»»

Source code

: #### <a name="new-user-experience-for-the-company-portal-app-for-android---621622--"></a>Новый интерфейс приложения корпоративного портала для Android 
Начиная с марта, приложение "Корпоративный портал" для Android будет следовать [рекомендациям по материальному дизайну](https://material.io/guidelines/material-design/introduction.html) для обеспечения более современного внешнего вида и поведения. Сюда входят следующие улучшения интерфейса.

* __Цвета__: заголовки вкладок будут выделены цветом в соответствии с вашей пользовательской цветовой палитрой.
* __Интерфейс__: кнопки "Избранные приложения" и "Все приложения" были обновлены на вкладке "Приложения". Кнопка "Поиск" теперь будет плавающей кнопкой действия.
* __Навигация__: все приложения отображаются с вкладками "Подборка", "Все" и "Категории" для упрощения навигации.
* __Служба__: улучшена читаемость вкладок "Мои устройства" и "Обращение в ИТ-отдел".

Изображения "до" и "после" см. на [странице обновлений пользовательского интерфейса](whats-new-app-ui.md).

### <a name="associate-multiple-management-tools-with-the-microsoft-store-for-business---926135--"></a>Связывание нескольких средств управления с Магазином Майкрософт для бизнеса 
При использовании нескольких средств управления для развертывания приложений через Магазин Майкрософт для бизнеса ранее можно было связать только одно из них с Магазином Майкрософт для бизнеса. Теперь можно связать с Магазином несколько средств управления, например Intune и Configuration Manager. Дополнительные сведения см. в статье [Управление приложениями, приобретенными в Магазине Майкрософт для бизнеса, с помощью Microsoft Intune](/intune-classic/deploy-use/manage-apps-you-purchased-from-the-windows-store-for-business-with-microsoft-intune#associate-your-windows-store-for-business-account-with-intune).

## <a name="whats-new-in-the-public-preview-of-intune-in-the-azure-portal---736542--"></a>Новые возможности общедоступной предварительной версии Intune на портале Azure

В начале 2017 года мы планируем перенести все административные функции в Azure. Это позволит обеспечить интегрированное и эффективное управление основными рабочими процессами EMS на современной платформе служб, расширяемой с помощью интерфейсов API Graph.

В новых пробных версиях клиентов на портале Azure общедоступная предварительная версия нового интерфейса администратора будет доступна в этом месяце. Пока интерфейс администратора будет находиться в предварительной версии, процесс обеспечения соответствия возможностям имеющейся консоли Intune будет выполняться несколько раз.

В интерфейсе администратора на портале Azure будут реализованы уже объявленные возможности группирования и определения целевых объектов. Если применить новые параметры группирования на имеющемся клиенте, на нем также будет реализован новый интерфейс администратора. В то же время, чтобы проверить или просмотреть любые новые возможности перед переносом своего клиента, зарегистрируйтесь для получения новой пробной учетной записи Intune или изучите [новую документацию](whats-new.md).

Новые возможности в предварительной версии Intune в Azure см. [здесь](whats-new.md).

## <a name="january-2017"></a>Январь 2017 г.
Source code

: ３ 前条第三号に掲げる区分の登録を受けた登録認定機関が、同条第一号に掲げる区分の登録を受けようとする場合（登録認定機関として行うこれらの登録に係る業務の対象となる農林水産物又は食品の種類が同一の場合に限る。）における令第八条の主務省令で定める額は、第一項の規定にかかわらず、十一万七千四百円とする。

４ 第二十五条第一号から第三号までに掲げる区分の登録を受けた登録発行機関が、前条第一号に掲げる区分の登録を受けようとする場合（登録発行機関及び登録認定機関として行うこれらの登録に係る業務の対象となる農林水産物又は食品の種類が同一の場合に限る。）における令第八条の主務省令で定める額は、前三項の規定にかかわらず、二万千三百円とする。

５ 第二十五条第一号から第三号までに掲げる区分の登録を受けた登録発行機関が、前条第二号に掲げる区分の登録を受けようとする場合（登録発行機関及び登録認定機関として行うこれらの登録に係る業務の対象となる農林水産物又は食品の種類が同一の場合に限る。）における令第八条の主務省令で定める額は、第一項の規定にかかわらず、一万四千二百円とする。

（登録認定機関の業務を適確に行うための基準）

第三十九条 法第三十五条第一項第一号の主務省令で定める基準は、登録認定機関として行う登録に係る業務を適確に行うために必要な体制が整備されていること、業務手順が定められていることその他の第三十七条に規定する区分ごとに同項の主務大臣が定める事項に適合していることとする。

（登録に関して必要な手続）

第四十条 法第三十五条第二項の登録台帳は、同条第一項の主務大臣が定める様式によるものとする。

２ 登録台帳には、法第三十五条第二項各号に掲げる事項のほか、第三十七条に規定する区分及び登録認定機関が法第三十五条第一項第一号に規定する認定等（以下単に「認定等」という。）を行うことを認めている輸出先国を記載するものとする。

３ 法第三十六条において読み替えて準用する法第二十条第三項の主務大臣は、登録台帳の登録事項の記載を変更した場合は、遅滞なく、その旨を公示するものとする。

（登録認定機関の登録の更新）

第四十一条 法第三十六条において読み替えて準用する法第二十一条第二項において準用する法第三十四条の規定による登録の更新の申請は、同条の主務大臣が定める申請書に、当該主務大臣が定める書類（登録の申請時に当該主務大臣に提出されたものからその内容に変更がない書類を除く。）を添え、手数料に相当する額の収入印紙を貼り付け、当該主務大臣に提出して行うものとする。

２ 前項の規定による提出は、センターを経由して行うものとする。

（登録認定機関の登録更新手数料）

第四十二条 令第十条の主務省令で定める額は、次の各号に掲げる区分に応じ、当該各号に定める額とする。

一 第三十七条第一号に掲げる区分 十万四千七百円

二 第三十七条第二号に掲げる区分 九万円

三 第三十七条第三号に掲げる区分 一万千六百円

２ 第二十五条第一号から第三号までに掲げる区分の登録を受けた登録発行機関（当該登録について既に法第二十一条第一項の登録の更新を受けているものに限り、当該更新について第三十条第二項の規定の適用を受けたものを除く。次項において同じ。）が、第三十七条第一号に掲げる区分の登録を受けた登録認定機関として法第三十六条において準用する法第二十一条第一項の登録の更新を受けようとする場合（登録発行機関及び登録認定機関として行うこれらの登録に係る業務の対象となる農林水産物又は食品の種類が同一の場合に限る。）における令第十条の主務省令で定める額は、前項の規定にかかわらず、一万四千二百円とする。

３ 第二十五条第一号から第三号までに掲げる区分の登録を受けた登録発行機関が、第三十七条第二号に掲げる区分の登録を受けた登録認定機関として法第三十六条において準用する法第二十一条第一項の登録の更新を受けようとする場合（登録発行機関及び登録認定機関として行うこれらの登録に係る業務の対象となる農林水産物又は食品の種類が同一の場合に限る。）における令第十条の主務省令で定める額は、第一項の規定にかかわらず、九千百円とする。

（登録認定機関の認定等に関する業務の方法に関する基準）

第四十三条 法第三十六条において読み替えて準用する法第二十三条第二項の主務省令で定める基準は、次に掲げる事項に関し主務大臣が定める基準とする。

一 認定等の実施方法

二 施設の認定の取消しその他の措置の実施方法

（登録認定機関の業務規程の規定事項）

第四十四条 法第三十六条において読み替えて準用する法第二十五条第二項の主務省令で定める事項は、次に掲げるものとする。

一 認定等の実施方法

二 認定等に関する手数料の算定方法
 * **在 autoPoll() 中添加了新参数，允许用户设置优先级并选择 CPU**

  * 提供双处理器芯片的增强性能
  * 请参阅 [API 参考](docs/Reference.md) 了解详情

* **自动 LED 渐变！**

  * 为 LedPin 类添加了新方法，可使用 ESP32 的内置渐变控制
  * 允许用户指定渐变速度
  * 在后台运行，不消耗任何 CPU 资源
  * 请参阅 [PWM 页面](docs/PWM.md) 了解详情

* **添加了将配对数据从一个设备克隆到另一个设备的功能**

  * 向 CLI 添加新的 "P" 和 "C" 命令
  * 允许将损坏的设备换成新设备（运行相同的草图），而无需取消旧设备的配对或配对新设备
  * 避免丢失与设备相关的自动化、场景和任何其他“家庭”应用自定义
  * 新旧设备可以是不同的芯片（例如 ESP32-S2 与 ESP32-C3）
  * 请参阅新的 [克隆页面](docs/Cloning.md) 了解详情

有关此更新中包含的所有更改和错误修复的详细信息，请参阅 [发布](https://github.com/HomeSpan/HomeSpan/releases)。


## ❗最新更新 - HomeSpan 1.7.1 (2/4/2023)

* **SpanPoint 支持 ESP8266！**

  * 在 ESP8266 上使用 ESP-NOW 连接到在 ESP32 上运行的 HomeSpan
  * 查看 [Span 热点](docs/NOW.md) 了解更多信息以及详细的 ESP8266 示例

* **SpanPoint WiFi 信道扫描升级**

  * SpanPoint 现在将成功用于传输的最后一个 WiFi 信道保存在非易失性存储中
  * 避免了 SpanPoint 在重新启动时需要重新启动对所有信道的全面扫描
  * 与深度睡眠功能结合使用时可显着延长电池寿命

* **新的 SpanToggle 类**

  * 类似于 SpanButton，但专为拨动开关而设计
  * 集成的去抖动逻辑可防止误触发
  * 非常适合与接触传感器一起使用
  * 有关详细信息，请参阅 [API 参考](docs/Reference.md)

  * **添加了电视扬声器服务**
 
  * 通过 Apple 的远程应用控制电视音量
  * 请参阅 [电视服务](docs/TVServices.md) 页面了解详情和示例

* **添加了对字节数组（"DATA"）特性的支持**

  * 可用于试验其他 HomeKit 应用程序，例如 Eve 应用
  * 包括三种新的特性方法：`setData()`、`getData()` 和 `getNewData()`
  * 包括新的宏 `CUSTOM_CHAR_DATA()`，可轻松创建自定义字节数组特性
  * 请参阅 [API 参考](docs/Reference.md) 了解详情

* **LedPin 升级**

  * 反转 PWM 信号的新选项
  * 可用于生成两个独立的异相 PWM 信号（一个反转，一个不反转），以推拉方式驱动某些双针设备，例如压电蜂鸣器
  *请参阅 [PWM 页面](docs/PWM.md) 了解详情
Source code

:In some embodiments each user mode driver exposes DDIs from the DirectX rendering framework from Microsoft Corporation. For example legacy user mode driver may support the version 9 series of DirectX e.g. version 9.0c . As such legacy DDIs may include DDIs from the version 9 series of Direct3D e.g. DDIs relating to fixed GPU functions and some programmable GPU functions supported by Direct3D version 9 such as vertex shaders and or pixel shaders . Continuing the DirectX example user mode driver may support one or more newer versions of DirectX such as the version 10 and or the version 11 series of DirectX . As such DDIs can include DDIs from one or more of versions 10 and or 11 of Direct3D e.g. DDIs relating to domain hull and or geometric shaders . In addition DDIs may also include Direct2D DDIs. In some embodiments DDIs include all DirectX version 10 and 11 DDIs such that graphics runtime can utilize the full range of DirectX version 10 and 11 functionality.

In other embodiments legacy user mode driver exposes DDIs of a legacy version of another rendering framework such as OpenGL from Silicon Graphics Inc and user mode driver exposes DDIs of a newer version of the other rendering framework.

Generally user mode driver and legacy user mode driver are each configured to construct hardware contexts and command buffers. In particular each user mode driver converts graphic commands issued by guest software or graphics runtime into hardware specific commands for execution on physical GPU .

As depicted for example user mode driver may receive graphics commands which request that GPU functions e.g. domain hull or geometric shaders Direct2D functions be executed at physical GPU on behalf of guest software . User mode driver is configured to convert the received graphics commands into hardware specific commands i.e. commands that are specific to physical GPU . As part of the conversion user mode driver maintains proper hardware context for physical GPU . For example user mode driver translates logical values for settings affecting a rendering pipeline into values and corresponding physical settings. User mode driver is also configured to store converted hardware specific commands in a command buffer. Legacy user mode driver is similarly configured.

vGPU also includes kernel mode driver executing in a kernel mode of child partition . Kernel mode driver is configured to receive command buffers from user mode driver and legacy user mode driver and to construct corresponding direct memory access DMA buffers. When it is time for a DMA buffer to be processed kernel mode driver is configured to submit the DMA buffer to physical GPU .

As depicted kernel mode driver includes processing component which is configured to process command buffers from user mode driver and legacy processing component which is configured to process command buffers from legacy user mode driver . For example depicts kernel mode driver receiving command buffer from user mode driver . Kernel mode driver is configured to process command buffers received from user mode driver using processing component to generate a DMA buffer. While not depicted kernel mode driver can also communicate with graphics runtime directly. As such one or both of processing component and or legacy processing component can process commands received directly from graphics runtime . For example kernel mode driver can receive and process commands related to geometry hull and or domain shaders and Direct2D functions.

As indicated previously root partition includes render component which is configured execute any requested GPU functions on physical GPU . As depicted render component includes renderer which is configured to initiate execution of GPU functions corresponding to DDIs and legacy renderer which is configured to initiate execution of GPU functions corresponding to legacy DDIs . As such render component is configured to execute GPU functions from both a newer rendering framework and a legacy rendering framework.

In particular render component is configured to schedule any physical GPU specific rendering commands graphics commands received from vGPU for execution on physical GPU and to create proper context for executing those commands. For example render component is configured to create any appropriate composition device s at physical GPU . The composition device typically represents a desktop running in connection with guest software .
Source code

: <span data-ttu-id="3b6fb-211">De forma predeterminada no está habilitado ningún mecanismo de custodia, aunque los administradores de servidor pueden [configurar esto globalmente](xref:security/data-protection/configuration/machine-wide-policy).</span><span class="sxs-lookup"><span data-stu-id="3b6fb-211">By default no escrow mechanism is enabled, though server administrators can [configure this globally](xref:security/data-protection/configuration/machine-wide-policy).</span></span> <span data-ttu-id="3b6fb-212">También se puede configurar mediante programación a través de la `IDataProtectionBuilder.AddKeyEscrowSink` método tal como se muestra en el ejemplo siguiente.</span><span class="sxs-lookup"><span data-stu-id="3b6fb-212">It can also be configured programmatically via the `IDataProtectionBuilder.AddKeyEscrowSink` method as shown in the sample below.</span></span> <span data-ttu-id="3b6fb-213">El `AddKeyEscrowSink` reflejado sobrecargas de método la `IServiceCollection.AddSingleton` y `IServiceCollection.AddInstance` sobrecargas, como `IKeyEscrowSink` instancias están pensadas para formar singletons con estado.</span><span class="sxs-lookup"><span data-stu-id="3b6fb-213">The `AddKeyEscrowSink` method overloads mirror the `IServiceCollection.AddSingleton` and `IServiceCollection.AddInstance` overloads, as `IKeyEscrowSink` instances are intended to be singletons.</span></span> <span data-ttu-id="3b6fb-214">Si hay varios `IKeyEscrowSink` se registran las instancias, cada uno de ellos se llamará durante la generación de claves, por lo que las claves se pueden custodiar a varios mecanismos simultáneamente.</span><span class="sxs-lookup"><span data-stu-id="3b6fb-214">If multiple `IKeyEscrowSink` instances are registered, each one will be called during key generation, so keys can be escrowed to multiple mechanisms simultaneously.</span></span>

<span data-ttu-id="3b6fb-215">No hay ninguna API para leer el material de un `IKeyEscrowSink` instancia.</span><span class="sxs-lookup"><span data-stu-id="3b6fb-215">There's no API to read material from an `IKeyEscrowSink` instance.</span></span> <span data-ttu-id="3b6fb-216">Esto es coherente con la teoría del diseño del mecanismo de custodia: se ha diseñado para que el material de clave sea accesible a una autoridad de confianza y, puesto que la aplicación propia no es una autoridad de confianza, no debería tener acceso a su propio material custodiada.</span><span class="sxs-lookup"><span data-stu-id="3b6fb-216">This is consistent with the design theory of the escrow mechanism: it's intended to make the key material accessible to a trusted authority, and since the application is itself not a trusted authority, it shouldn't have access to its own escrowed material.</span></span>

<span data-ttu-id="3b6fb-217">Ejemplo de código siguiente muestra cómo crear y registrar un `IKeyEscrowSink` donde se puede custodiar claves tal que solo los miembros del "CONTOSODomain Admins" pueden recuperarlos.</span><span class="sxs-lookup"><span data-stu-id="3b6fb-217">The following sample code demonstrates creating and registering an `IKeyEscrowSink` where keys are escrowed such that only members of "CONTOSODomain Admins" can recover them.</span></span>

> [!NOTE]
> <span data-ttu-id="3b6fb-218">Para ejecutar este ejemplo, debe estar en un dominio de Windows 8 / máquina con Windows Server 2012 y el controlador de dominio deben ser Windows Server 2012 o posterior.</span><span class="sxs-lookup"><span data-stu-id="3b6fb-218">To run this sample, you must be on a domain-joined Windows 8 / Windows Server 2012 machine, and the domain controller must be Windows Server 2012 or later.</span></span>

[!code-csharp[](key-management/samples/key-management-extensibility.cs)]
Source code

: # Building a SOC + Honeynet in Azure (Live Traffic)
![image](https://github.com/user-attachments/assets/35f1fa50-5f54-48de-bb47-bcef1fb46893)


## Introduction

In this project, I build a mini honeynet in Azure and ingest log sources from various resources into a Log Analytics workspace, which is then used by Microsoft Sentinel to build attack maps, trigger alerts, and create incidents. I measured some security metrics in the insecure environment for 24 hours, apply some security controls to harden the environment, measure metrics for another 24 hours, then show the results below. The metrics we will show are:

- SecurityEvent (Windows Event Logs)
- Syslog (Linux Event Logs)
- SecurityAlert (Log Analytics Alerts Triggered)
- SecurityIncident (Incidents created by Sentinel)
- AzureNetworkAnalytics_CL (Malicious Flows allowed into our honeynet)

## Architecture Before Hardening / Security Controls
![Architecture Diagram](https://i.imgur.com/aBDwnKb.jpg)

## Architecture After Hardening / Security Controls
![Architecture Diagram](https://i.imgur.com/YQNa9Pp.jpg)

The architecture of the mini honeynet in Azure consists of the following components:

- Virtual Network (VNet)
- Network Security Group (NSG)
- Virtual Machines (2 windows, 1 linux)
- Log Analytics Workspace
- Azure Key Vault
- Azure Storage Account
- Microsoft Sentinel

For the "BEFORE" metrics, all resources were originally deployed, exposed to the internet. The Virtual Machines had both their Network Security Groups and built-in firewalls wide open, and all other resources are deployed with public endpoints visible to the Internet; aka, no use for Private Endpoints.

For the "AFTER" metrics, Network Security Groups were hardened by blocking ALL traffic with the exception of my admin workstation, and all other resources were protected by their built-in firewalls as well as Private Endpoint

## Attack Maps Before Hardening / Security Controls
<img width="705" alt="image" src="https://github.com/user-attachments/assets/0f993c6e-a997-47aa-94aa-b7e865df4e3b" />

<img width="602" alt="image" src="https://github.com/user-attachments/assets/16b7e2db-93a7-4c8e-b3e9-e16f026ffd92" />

««

**Required work**: Report the count of lines in the listing above that include "бизнеса", and nothing more.

**Exercise answer**: 2